** TEXT SHOWN follows **

Over the past week, we’ve published articles by courageous voices in the American Muslim community. Here’s what they told us.

by
Yair Rosenberg
November 23, 2016
Andrew Biraj/AFP/Getty Images
Two people take part in the Americans Against Terrorism, Hate and Violence rally on the National Mall in Washington, D.C, where more than 30 prominent Interfaith, Social NGOs and ethnic organizations including Muslim, Christian, Jewish, Buddhist, Sikh, Hindu, and Bahai religions sponsored a rally, July 23, 2016. Andrew Biraj/AFP/Getty Images
Andrew Biraj/AFP/Getty Images
Two people take part in the Americans Against Terrorism, Hate and Violence rally on the National Mall in Washington, D.C, where more than 30 prominent Interfaith, Social NGOs and ethnic organizations including Muslim, Christian, Jewish, Buddhist, Sikh, Hindu, and Bahai religions sponsored a rally, July 23, 2016. Andrew Biraj/AFP/Getty Images

This past week, we did something here at Tablet that we’d never done before: we ran an entire series written by members of the Muslim faith. In the wake of Trump’s election, and the anti-Muslim rhetoric and proposals that fueled his rise, we felt it was important to place the experiences of those targeted front and center. And so we handed the microphone to fellows from the Muslim Leadership Initiative of the Shalom Hartman Institute, a diverse group of American Muslim leaders who have devoted months to studying the Jewish people and its history.

Here’s what they told us:

Haroon Moghul, a writer, scholar, and staff member at Hartman, wrote about how Stephen Bannon’s appointment made him realize he needed to pay closer attention to manifestations of anti-Semitism:

One thing I learned from my time at Hartman was how much more pervasive anti-Semitism was among some Muslims than I’d wanted to admit. One thing I learned over the last week was just how much more pervasive anti-Semitism is among some Americans than I would have guessed, and it’s terrifying to recognize how far and how fast that bias has come into the mainstream. Given the threats posed to both the American Muslim and Jewish communities, then, we refuse to work together at our own peril.

** End of TEXT SHOWN **
** RECORDS follows **

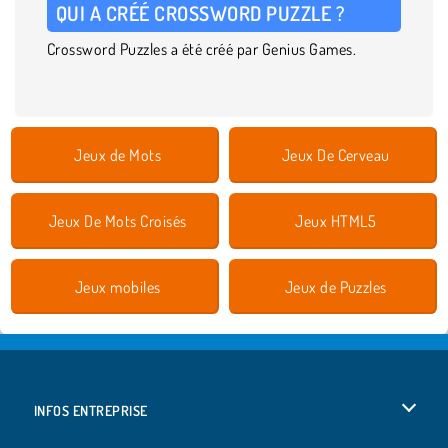
QUI A CRÉÉ CROSSWORD PUZZLE ?
Crossword Puzzles a été créé par Genius Games.
Jeux de Mots
Jeux De Cerveau
Jeux De Mots Croisés
Jeux HTML5
Jeux mobiles
Jeux de Puzzles
INFOS ENTREPRISE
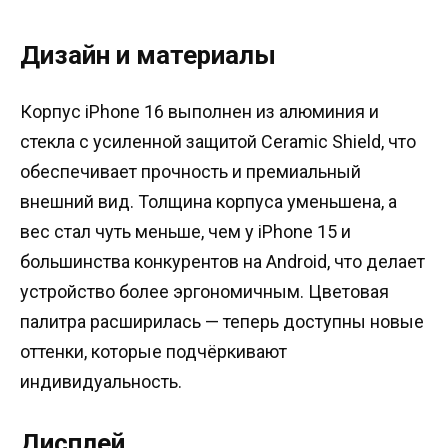
Дизайн и материалы
Корпус iPhone 16 выполнен из алюминия и
стекла с усиленной защитой Ceramic Shield, что
обеспечивает прочность и премиальный
внешний вид. Толщина корпуса уменьшена, а
вес стал чуть меньше, чем у iPhone 15 и
большинства конкурентов на Android, что делает
устройство более эргономичным. Цветовая
палитра расширилась — теперь доступны новые
оттенки, которые подчёркивают
индивидуальность.
Дисплей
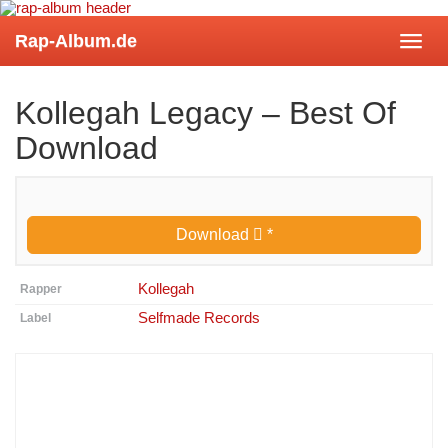
Skip
to
main
Rap-Album.de
Tog
content
navi
Kollegah Legacy – Best Of
Download
Download
*
Kollegah
Rapper
Selfmade Records
Label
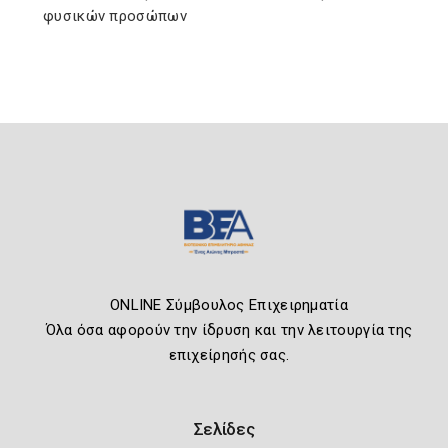
φυσικών προσώπων
ONLINE Σύμβουλος Επιχειρηματία
Όλα όσα αφορούν την ίδρυση και την λειτουργία της
επιχείρησής σας.
Σελίδες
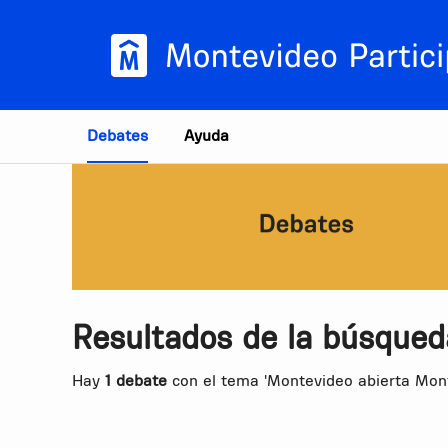
Estás en
Debates
Ayuda
Resultados de la búsqued
Hay
1 debate
con el tema 'Montevideo abierta Mont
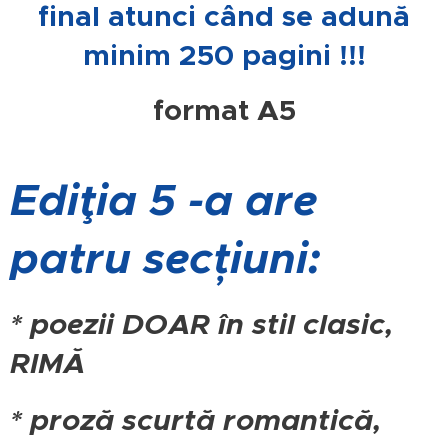
final atunci când se adună
minim 250 pagini !!!
format A5
Ediţia 5 -a are
patru secțiuni:
* poezii DOAR în stil clasic,
RIMĂ
* proză scurtă romantică,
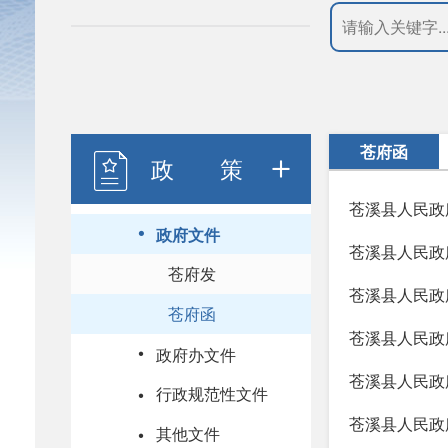
苍府函
政 策
苍溪县人民政
政府文件
苍溪县人民政
苍府发
苍溪县人民政
苍府函
苍溪县人民政
政府办文件
苍溪县人民政
行政规范性文件
苍溪县人民政
其他文件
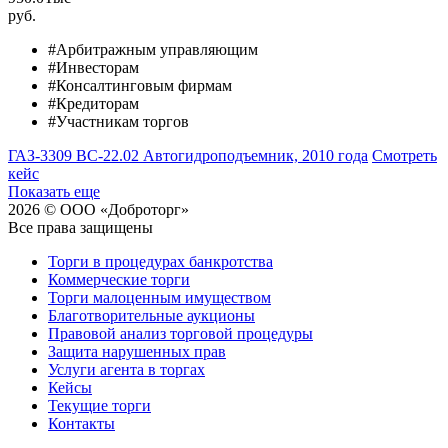
руб.
#Арбитражным управляющим
#Инвесторам
#Консалтинговым фирмам
#Кредиторам
#Участникам торгов
ГАЗ-3309 ВС-22.02 Автогидроподъемник, 2010 года
Смотреть
кейс
Показать еще
2026 © ООО «Доброторг»
Все права защищены
Торги в процедурах банкротства
Коммерческие торги
Торги малоценным имуществом
Благотворительные аукционы
Правовой анализ торговой процедуры
Защита нарушенных прав
Услуги агента в торгах
Кейсы
Текущие торги
Контакты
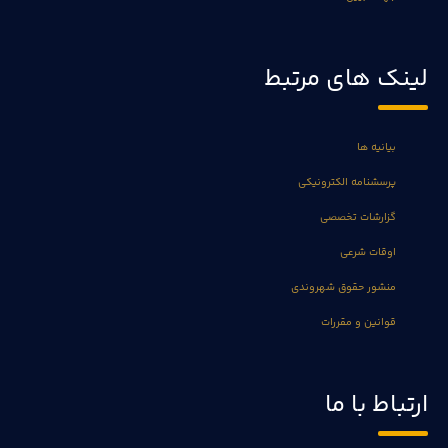
لینک های مرتبط
بیانیه ها
پرسشنامه الکترونیکی
گزارشات تخصصی
اوقات شرعی
منشور حقوق شهروندی
قوانین و مقررات
ارتباط با ما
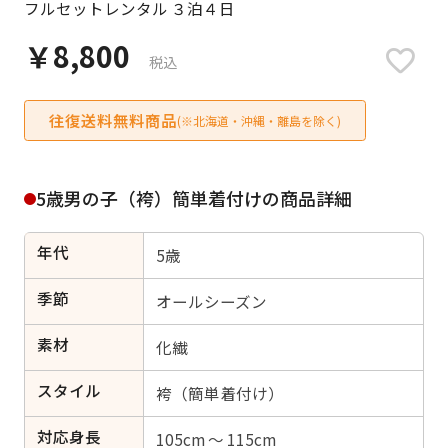
フルセットレンタル ３泊４日
日付をリセット
￥8,800
税込
往復送料無料商品
ご利用される方
(※北海道・沖縄・離島を除く)
ご利用される対象の方を選択してください
5歳男の子（袴）簡単着付けの商品詳細
年代
5歳
女性
男性
女の子
男の子
季節
オールシーズン
素材
化繊
スタイル
キャンセル
検索する
袴（簡単着付け）
対応身長
105cm ～ 115cm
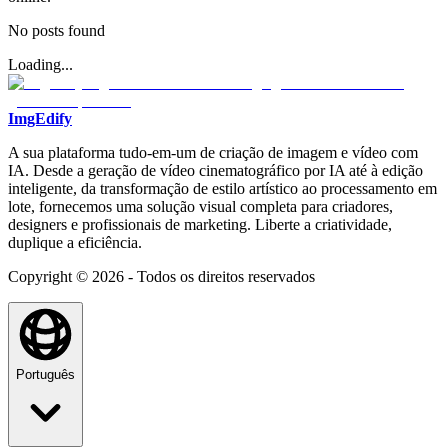
No posts found
Loading...
ImgEdify
A sua plataforma tudo-em-um de criação de imagem e vídeo com
IA. Desde a geração de vídeo cinematográfico por IA até à edição
inteligente, da transformação de estilo artístico ao processamento em
lote, fornecemos uma solução visual completa para criadores,
designers e profissionais de marketing. Liberte a criatividade,
duplique a eficiência.
Copyright © 2026 - Todos os direitos reservados
Português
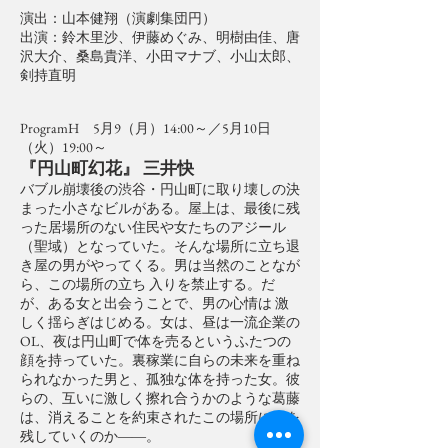
演出：山本健翔（演劇集団円）
出演：鈴木里沙、伊藤めぐみ、明樹由佳、唐
沢大介、桑島貴洋、小田マナブ、小山太郎、
剣持直明
ProgramH 5月9（月）14:00～／5月10日
（火）19:00～
『円山町幻花』 三井快
バブル崩壊後の渋谷・円山町に取り壊しの決
まった小さなビルがある。屋上は、最後に残
った居場所のない住民や女たちのアジール
（聖域）となっていた。そんな場所に立ち退
き屋の男がやってくる。男は当然のことなが
ら、この場所の立ち 入りを禁止する。だ
が、ある女と出会うことで、男の心情は 激
しく揺らぎはじめる。女は、昼は一流企業の
OL、夜は円山町で体を売るというふたつの
顔を持っていた。裏稼業に自らの未来を重ね
られなかった男と、孤独な体を持った女。彼
らの、互いに激しく擦れ合うかのような葛藤
は、消えることを約束されたこの場所に何を
残していくのか――。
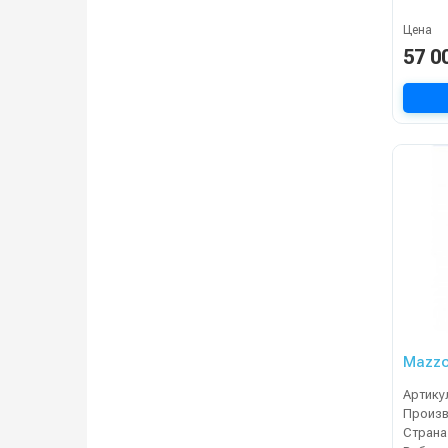
Цена
57 0
Mazzo
Артику
Страна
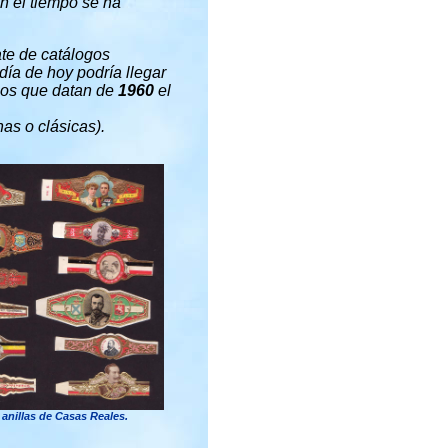
n el tiempo se ha
ate de catálogos
día de hoy podría llegar
ogos que datan de
1960
el
as o clásicas).
anillas de Casas Reales.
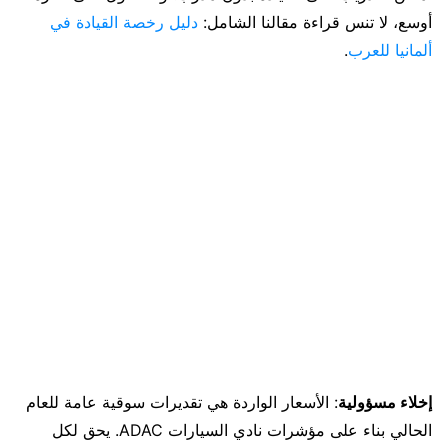
أوسع، لا تنس قراءة مقالنا الشامل:
دليل رخصة القيادة في
ألمانيا للعرب
.
إخلاء مسؤولية
: الأسعار الواردة هي تقديرات سوقية عامة للعام
الحالي بناء على مؤشرات نادي السيارات ADAC. يحق لكل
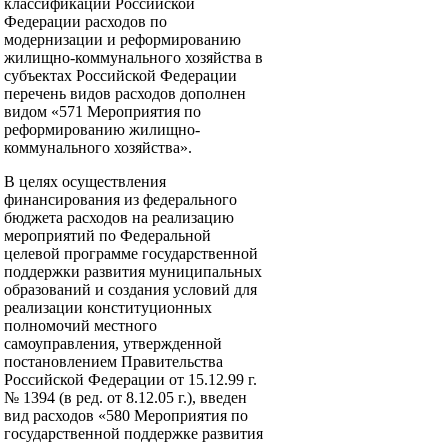
классификации Российской
Федерации расходов по
модернизации и реформированию
жилищно-коммунального хозяйства в
субъектах Российской Федерации
перечень видов расходов дополнен
видом «571 Мероприятия по
реформированию жилищно-
коммунального хозяйства».
В целях осуществления
финансирования из федерального
бюджета расходов на реализацию
мероприятий по Федеральной
целевой программе государственной
поддержки развития муниципальных
образований и создания условий для
реализации конституционных
полномочий местного
самоуправления, утвержденной
постановлением Правительства
Российской Федерации от 15.12.99 г.
№ 1394 (в ред. от 8.12.05 г.), введен
вид расходов «580 Мероприятия по
государственной поддержке развития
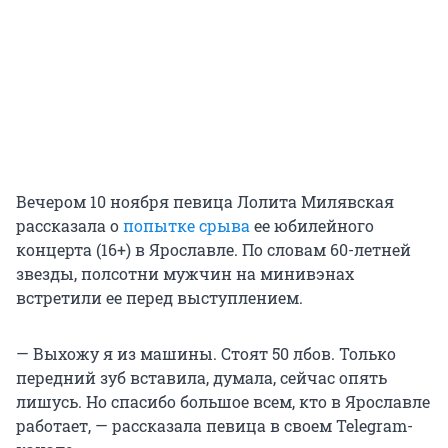
Вечером 10 ноября певица Лолита Милявская
рассказала о
попытке срыва
ее юбилейного
концерта (16+) в Ярославле. По словам 60-летней
звезды, полсотни мужчин на минивэнах
встретили ее перед выступлением.
— Выхожу я из машины. Стоят 50 лбов. Только
передний зуб вставила, думала, сейчас опять
лишусь. Но спасибо большое всем, кто в Ярославле
работает, — рассказала певица в своем Telegram-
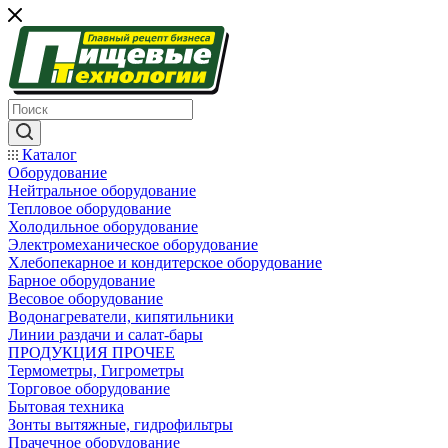
Каталог
Оборудование
Нейтральное оборудование
Тепловое оборудование
Холодильное оборудование
Электромеханическое оборудование
Хлебопекарное и кондитерское оборудование
Барное оборудование
Весовое оборудование
Водонагреватели, кипятильники
Линии раздачи и салат-бары
ПРОДУКЦИЯ ПРОЧЕЕ
Термометры, Гигрометры
Торговое оборудование
Бытовая техника
Зонты вытяжные, гидрофильтры
Прачечное оборудование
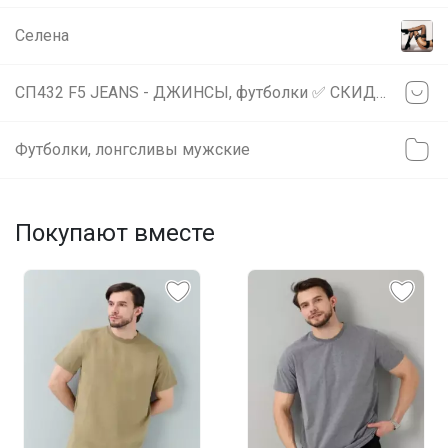
Селена
СП432 F5 JEANS - ДЖИНСЫ, футболки ✅ СКИДКА 20% на футболки, поло и шорты
Футболки, лонгсливы мужские
Покупают вместе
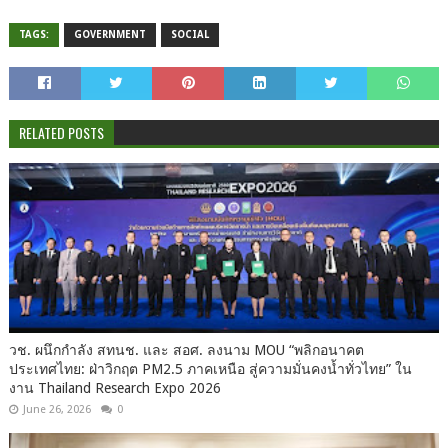
TAGS:
GOVERNMENT
SOCIAL
RELATED POSTS
วช. ผนึกกำลัง สทนช. และ สอศ. ลงนาม MOU “พลิกอนาคต
ประเทศไทย: ฝ่าวิกฤต PM2.5 ภาคเหนือ สู่ความมั่นคงน้ำทั่วไทย” ใน
งาน Thailand Research Expo 2026
June 26, 2026
0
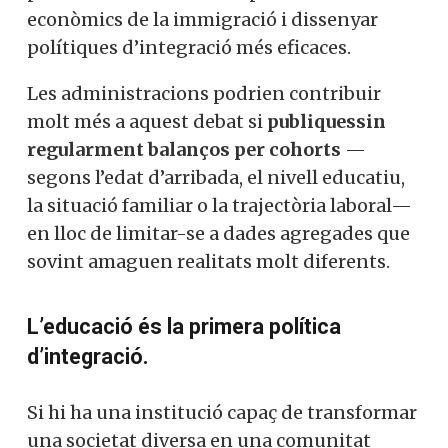
econòmics de la immigració i dissenyar
polítiques d’integració més eficaces.
Les administracions podrien contribuir
molt més a aquest debat si
publiquessin
regularment balanços per cohorts
—
segons l’edat d’arribada, el nivell educatiu,
la situació familiar o la trajectòria laboral—
en lloc de limitar-se a dades agregades que
sovint amaguen realitats molt diferents.
L’educació és la primera política
d’integració.
Si hi ha una institució capaç de transformar
una societat diversa en una comunitat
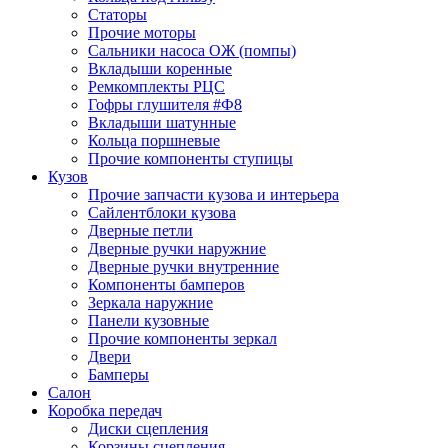
Статоры
Прочие моторы
Сальники насоса ОЖ (помпы)
Вкладыши коренные
Ремкомплекты РЦС
Гофры глушителя #Ф8
Вкладыши шатунные
Кольца поршневые
Прочие компоненты ступицы
Кузов
Прочие запчасти кузова и интерьера
Сайлентблоки кузова
Дверные петли
Дверные ручки наружние
Дверные ручки внутренние
Компоненты бамперов
Зеркала наружние
Панели кузовные
Прочие компоненты зеркал
Двери
Бамперы
Салон
Коробка передач
Диски сцепления
Корзины сцепления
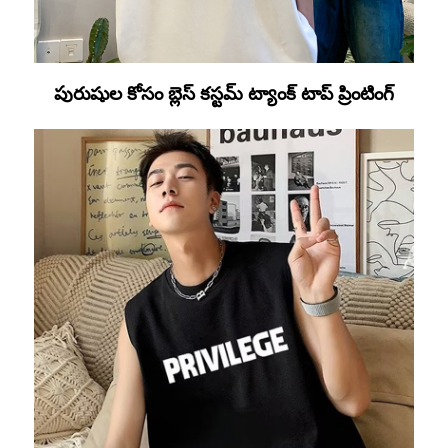
పురుషుల కోసం బ్లెస్ కస్టమ్ ట్యాంక్ టాప్ ప్రింటింగ్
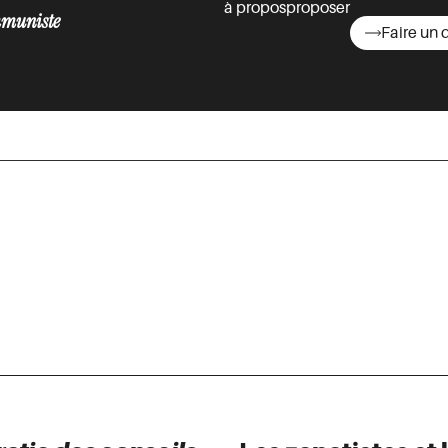
à propos
proposer
muniste
Faire un 
asts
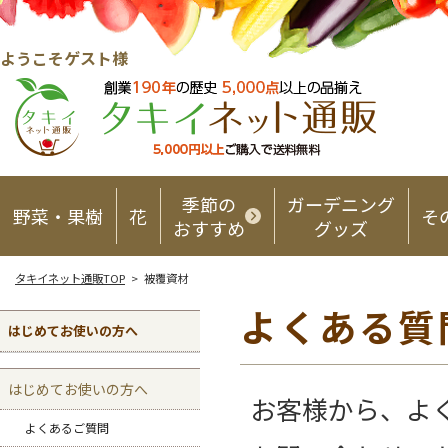
ようこそゲスト様
季節の
ガーデニング
野菜・果樹
花
そ
おすすめ
グッズ
タキイネット通販TOP
> 被覆資材
よくある質
はじめてお使いの方へ
はじめてお使いの方へ
お客様から、よ
よくあるご質問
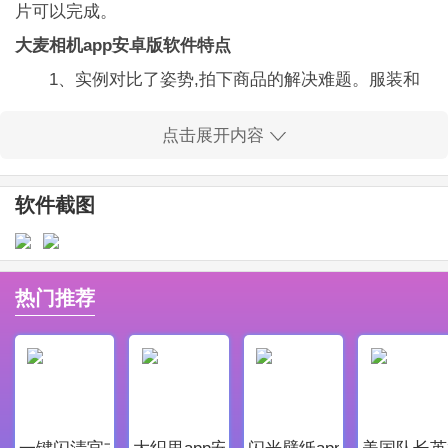
片可以完成。
大麦相机app安卓版软件特点
1、实例对比了姿势,拍下商品的解决难题。服装和
饰品,美食等行业!无需专业设备,手机也能拍摄出非常精
点击展开内容
美的产品图。
2、帮助各种卖家拍摄一些卖家秀。
软件截图
大麦相机app安卓版软件亮点
1、大麦相机app安卓版为用户们提供良好优质的服
务，让每一个用户都能在软件中获取最好，最舒适的体
热门推荐
验。
2、是一款非常好用的商品图拍摄移动软件，软件可
以让你更好的拍摄产品的商品图片。
大麦相机app安卓版软件更新
一键闪清官方最新版
大织里app安卓版
闪光壁纸app安卓最新版
美国队长英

** End of RECORDS **

### WORK REQUEST 1
Transcribe the Tablet article about American Muslim voices, starting at "This past week, we" and ending at "and its history.".
### WORK REQUEST 2
Go on with the Tablet article about American Muslim voices from the point where it stops.
The rows have no connection to the Tablet article about American Muslim voices.

### EXPECTED OUTPUT 1
This past week, we did something here at Tablet that we’d never done before: we ran an entire series written by members of the Muslim faith. In the wake of Trump’s election, and the anti-Muslim rhetoric and proposals that fueled his rise, we felt it was important to place the experiences of those targeted front and center. And so we handed the microphone to fellows from the Muslim Leadership Initiative of the Shalom Hartman Institute, a diverse group of American Muslim leaders who have devoted months to studying the Jewish people and its history.

### EXPECTED OUTPUT 2
Alejandro Beutel of the Institute for Social Policy and Understanding wrote about how this election, his personal history, and his research into violent extremism underscored for him the pressing need for Jewish Muslim dialogue:

My emotional rollercoaster stems from this election’s collision with the multiple identities I embrace: I am the son of Jewish-Italian father and a Catholic Latina mother. I am also a Muslim by choice. (Yes, I still receive a lot of Jewish and Catholic guilt. No, I don’t get triple the holiday presents. That hasn’t happened since 2004 when Chanukah, Christmas, and Ramadan all coincided with each other.)

Amanda Quraishi wrote about how she became an accidental interfaith activist as a recent Muslim convert after 9/11, and how she learned that dealing with disagreement is crucial to such dialogue:

I realize now that the reason things fell apart so quickly between the Jews and Muslims I know was because the relationships we were building were, in a large sense, superficial. We talked about Abraham and hummus and Eid and Hanukkah. We talked about the things we had in common, and we completely avoided talking about points of disagreement—theological, political or otherwise. Relationships—real relationships—involve conflict, and that’s not a bad thing. Conflict is only bad when it is destructive. But productive conflict can, and does make us better individually and collectively.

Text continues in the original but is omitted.